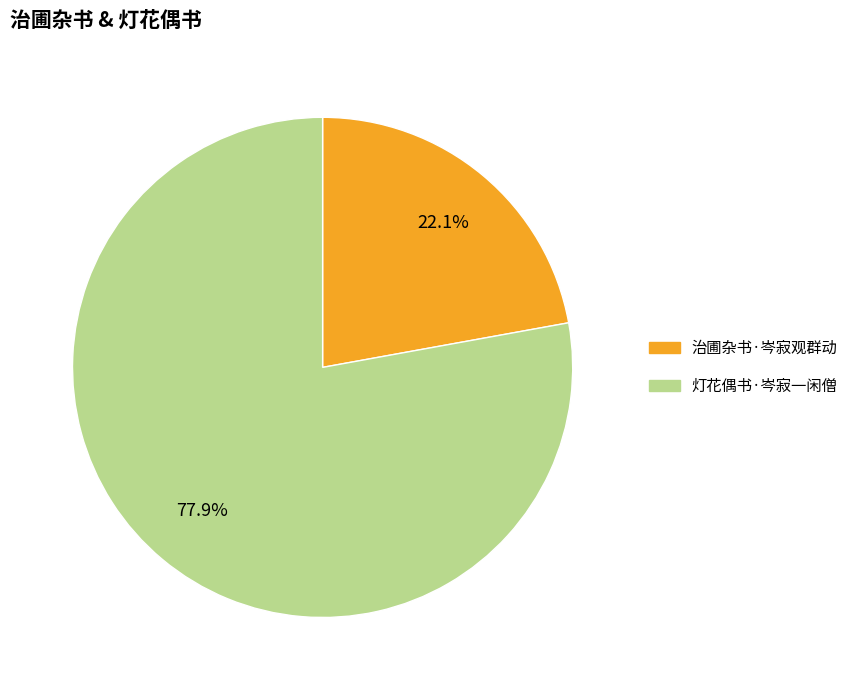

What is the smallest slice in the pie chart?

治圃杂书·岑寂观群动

###

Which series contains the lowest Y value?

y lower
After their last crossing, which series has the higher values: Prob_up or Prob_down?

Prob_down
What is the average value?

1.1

###

Pick out every line in the entries above that contains the word "series", and copy each one in full.

## Finished task
Which series contains the lowest Y value?
After their last crossing, which series has the higher values: Prob_up or Prob_down?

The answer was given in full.